Imho the best explanation can be found in this post and in the Keras Documentation.

For this reason, I'd claim, that against all intuition adding a TimeDistributed layer is likely never a good idea for Time Series Prediction. Open and happy to hear other opinions about that!

2
votes

I have data from 10 years. If my training dataset are: values from 4 weeks to predict the 5th and I keep shifting, I can have almost 52 X 9 examples to train the model and 52 to predict (last year)

This actually means you have only 9 training examples with 52 features each (unless you want to train on highly overlapping input data). Either way, I don't think this is nearly enough to merit training an LSTM.

I would suggest trying a much simpler model. Your input and output data is of fixed size, so you could try sklearn.linear_model.LinearRegression which handles multiple input features (in your case 52) per training example, and multiple targets (also 52).

Update: If you must use an LSTM then take a look at LSTM Neural Network for Time Series Prediction, a Keras LSTM implementation which supports multiple future predictions all at once or iteratively by feeding each prediction back in as input. Based on your comments this should be exactly what you want.
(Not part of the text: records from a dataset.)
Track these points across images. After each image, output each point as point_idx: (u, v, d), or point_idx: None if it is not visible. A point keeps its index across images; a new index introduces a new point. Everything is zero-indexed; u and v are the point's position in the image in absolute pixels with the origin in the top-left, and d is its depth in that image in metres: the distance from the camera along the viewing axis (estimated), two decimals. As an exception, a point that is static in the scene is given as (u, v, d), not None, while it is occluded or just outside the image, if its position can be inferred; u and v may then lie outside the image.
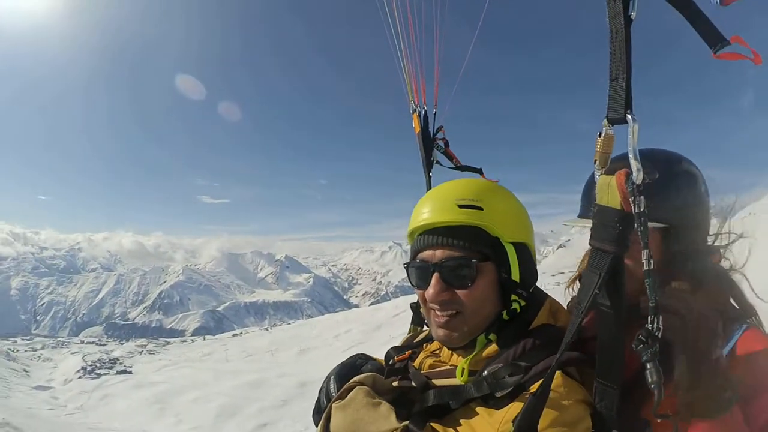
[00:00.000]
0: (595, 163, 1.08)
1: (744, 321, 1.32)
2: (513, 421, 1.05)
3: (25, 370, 24.51)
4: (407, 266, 1.44)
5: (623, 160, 1.02)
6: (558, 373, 1.15)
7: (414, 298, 1.66)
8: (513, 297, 1.34)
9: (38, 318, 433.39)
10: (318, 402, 1.58)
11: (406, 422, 1.19)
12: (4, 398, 17.46)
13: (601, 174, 1.07)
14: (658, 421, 1.06)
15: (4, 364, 24.03)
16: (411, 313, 2.05)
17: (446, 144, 2.28)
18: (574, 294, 1.63)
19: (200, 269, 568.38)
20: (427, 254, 1.37)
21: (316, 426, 1.43)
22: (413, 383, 1.38)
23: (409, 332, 1.97)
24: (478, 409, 1.18)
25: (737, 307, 1.37)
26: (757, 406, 1.20)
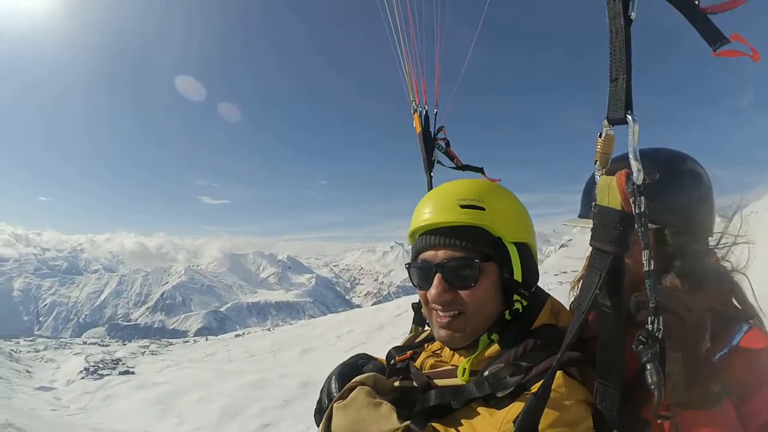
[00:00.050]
0: (595, 163, 1.09)
1: (746, 321, 1.32)
2: (514, 422, 1.05)
3: (27, 371, 24.55)
4: (409, 266, 1.45)
5: (624, 160, 1.02)
6: (559, 373, 1.16)
7: (416, 298, 1.67)
8: (515, 297, 1.34)
9: (41, 319, 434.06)
10: (319, 402, 1.58)
11: (408, 422, 1.20)
12: (6, 399, 17.49)
13: (602, 174, 1.07)
14: (659, 421, 1.06)
15: (6, 365, 24.07)
16: (413, 313, 2.05)
17: (447, 144, 2.28)
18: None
19: (202, 270, 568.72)
20: (429, 255, 1.37)
21: (318, 426, 1.43)
22: (414, 383, 1.38)
23: (411, 332, 1.97)
24: (480, 409, 1.18)
25: (739, 307, 1.37)
26: (756, 404, 1.20)
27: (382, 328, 24.53)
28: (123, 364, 26.44)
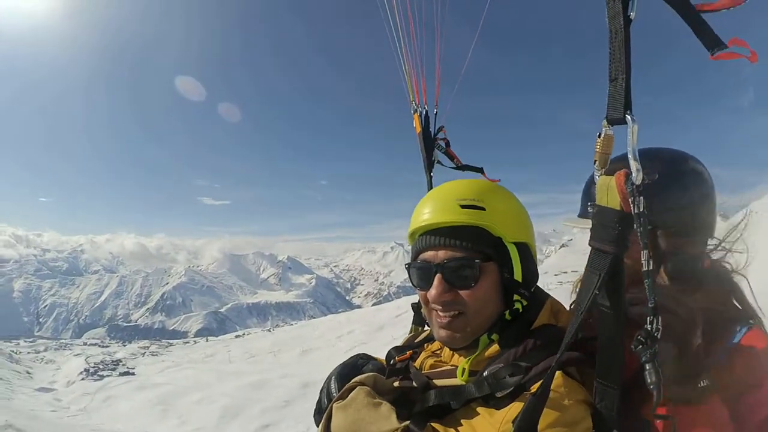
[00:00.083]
0: (594, 163, 1.08)
1: (746, 321, 1.32)
2: (513, 422, 1.05)
3: (27, 372, 24.54)
4: (409, 267, 1.44)
5: (623, 160, 1.02)
6: (558, 373, 1.15)
7: (416, 298, 1.66)
8: (515, 297, 1.34)
9: (41, 320, 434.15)
10: (319, 402, 1.58)
11: (407, 422, 1.19)
12: (6, 400, 17.47)
13: (601, 174, 1.07)
14: (658, 421, 1.06)
15: (6, 366, 24.06)
16: (413, 314, 2.05)
17: (447, 144, 2.28)
18: None
19: (202, 270, 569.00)
20: (429, 255, 1.37)
21: (317, 426, 1.43)
22: (414, 383, 1.38)
23: (411, 332, 1.97)
24: (479, 410, 1.18)
25: (740, 307, 1.37)
26: (754, 401, 1.20)
27: (382, 328, 24.53)
28: (123, 365, 26.44)
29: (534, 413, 1.03)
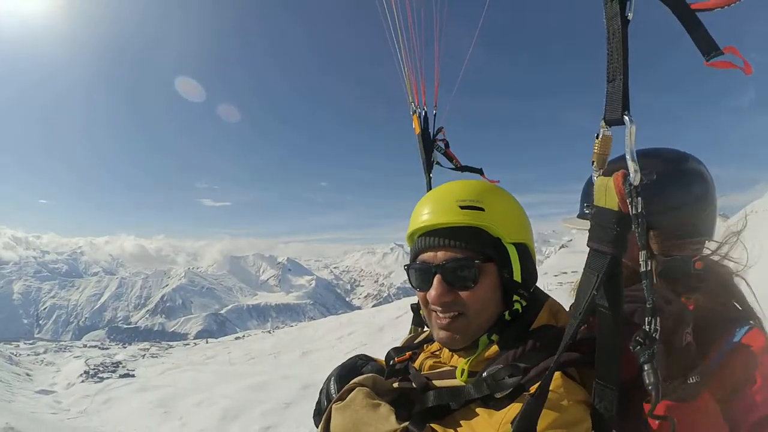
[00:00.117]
0: (592, 164, 1.08)
1: (747, 321, 1.32)
2: (512, 422, 1.05)
3: (27, 374, 24.53)
4: (408, 268, 1.44)
5: (622, 161, 1.02)
6: (558, 374, 1.15)
7: (416, 299, 1.66)
8: (515, 297, 1.34)
9: (41, 322, 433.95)
10: (318, 403, 1.58)
11: (406, 423, 1.19)
12: (7, 402, 17.48)
13: (599, 175, 1.07)
14: (657, 422, 1.06)
15: (6, 369, 24.05)
16: (413, 315, 2.05)
17: (446, 145, 2.28)
18: None
19: (202, 272, 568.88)
20: (428, 256, 1.36)
21: (317, 427, 1.42)
22: (413, 384, 1.38)
23: (410, 333, 1.97)
24: (478, 410, 1.18)
25: (740, 308, 1.37)
26: (750, 401, 1.20)
27: (382, 329, 24.52)
28: (123, 367, 26.44)
29: (533, 414, 1.02)
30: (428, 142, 2.29)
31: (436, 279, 1.32)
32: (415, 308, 1.98)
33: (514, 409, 1.10)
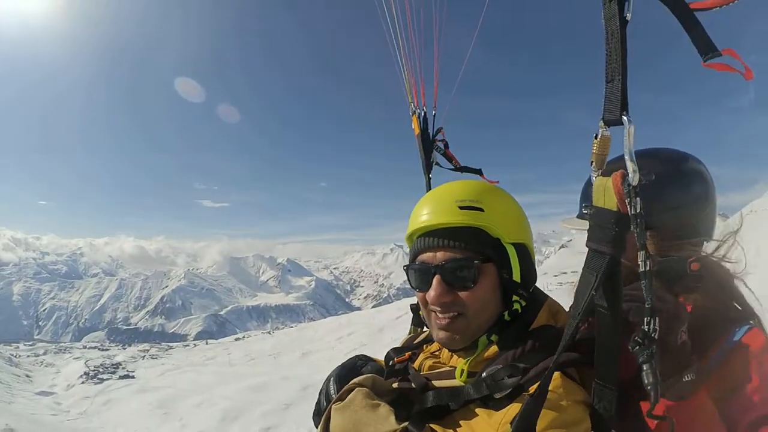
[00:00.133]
0: (591, 164, 1.08)
1: (747, 321, 1.32)
2: (511, 423, 1.05)
3: (27, 376, 24.49)
4: (407, 268, 1.44)
5: (621, 161, 1.02)
6: (557, 374, 1.16)
7: (416, 299, 1.66)
8: (514, 298, 1.34)
9: (40, 323, 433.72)
10: (318, 403, 1.58)
11: (405, 423, 1.19)
12: (6, 404, 17.44)
13: (598, 175, 1.07)
14: (655, 422, 1.06)
15: (6, 370, 24.01)
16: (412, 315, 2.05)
17: (446, 145, 2.28)
18: None
19: (202, 273, 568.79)
20: (427, 256, 1.36)
21: (316, 427, 1.42)
22: (413, 384, 1.38)
23: (410, 333, 1.97)
24: (478, 411, 1.18)
25: (740, 308, 1.37)
26: (748, 400, 1.20)
27: (382, 330, 24.48)
28: (123, 368, 26.37)
29: (532, 414, 1.02)
30: (428, 142, 2.29)
31: (436, 279, 1.32)
32: (414, 309, 1.98)
33: (514, 409, 1.10)
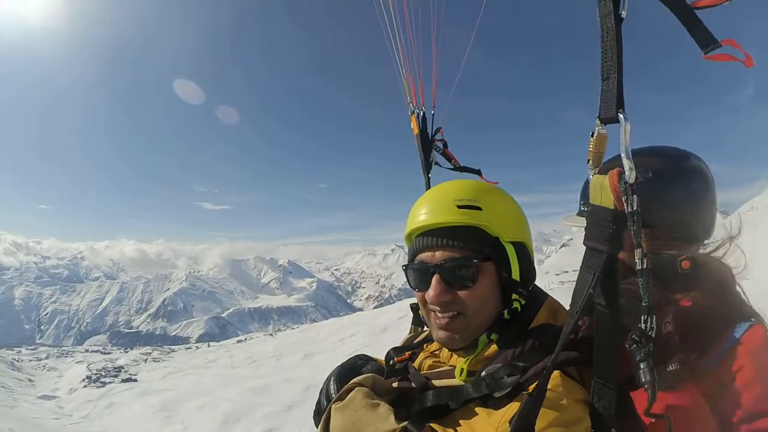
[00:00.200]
0: (588, 162, 1.09)
1: (747, 319, 1.32)
2: (510, 422, 1.05)
3: (30, 380, 24.53)
4: (406, 268, 1.43)
5: (620, 159, 1.01)
6: (557, 372, 1.16)
7: (416, 299, 1.66)
8: (513, 296, 1.34)
9: (42, 327, 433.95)
10: (318, 403, 1.58)
11: (405, 423, 1.19)
12: (9, 408, 17.47)
13: (595, 174, 1.07)
14: (653, 420, 1.06)
15: (9, 374, 24.05)
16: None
17: (445, 145, 2.28)
18: None
19: (203, 276, 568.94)
20: (426, 256, 1.36)
21: (317, 427, 1.42)
22: (412, 384, 1.38)
23: (410, 333, 1.97)
24: (477, 410, 1.18)
25: (740, 306, 1.37)
26: (742, 396, 1.20)
27: (384, 331, 24.49)
28: (125, 371, 26.41)
29: (530, 413, 1.02)
30: (427, 142, 2.29)
31: (435, 279, 1.31)
32: (414, 308, 1.98)
33: (513, 408, 1.10)
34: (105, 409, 18.17)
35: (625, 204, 0.98)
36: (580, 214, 1.78)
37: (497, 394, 1.16)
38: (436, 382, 1.35)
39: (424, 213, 1.38)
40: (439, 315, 1.34)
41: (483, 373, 1.23)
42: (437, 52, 2.20)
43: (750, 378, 1.20)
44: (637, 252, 0.98)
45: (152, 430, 14.84)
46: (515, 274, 1.34)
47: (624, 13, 0.97)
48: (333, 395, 1.48)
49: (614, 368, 1.08)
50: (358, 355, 1.73)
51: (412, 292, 1.45)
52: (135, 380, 23.84)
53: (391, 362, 1.58)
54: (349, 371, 1.59)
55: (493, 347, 1.31)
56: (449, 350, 1.42)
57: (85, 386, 22.90)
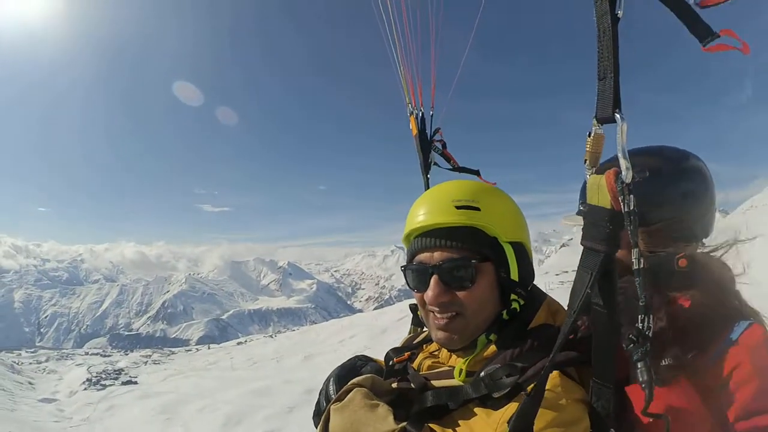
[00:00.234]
0: (585, 162, 1.09)
1: (747, 317, 1.32)
2: (509, 422, 1.04)
3: (30, 383, 24.51)
4: (405, 269, 1.43)
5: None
6: (556, 373, 1.16)
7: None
8: (512, 296, 1.34)
9: (42, 330, 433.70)
10: (318, 404, 1.58)
11: (404, 423, 1.19)
12: (10, 411, 17.45)
13: (592, 173, 1.07)
14: (651, 419, 1.06)
15: (9, 377, 24.03)
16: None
17: (444, 145, 2.28)
18: None
19: (203, 278, 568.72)
20: (424, 256, 1.36)
21: (316, 427, 1.43)
22: (412, 384, 1.38)
23: (410, 333, 1.97)
24: (477, 410, 1.18)
25: (739, 305, 1.37)
26: (740, 394, 1.20)
27: (385, 332, 24.47)
28: (125, 374, 26.40)
29: (529, 413, 1.02)
30: (425, 142, 2.29)
31: (433, 279, 1.31)
32: (413, 309, 1.98)
33: (512, 408, 1.10)
34: (105, 411, 18.15)
35: (621, 204, 0.98)
36: (579, 213, 1.78)
37: (496, 395, 1.16)
38: (436, 383, 1.35)
39: (422, 214, 1.37)
40: (438, 316, 1.34)
41: (482, 374, 1.23)
42: (436, 53, 2.21)
43: (748, 375, 1.20)
44: (634, 251, 0.98)
45: (153, 432, 14.82)
46: (514, 275, 1.34)
47: (620, 13, 0.98)
48: (332, 396, 1.47)
49: (612, 368, 1.08)
50: (357, 356, 1.73)
51: (412, 294, 1.45)
52: (135, 383, 23.82)
53: (390, 363, 1.58)
54: (348, 372, 1.59)
55: (492, 348, 1.31)
56: (448, 351, 1.42)
57: (85, 389, 22.89)
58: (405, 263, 1.46)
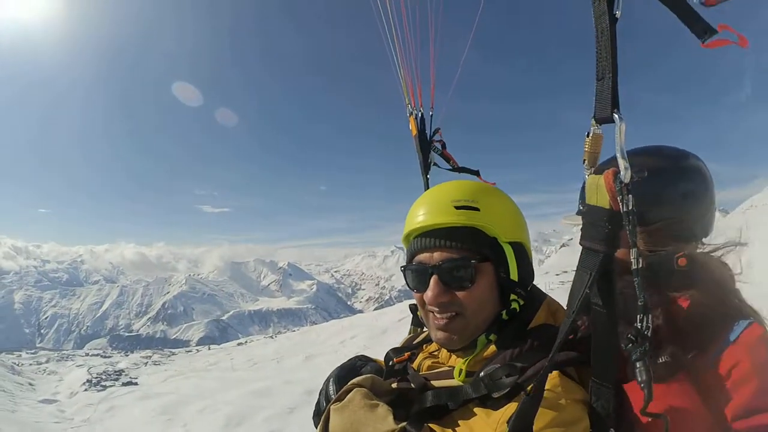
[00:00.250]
0: (584, 162, 1.09)
1: (747, 317, 1.32)
2: (508, 422, 1.04)
3: (30, 384, 24.48)
4: (404, 269, 1.43)
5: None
6: (556, 373, 1.16)
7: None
8: (512, 296, 1.34)
9: (42, 331, 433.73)
10: (318, 404, 1.58)
11: (404, 423, 1.19)
12: (10, 412, 17.42)
13: (590, 174, 1.07)
14: (650, 419, 1.06)
15: (9, 378, 24.00)
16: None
17: (443, 146, 2.29)
18: None
19: (203, 279, 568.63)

The architecture of the network in this implementation is:

model = Sequential()

model.add(LSTM(
    input_shape=(layers[1], layers[0]),
    output_dim=layers[1],
    return_sequences=True))
model.add(Dropout(0.2))

model.add(LSTM(
    layers[2],
    return_sequences=False))
model.add(Dropout(0.2))

model.add(Dense(
    output_dim=layers[3]))
model.add(Activation("linear"))

However, I would still recommend running a linear regression or maybe a simple feed forward network with one hidden layer and comparing accuracy with the LSTM. Especially if you are predicting one output at a time and feeding it back in as input your errors could easily accumulate giving you very bad predictions further on.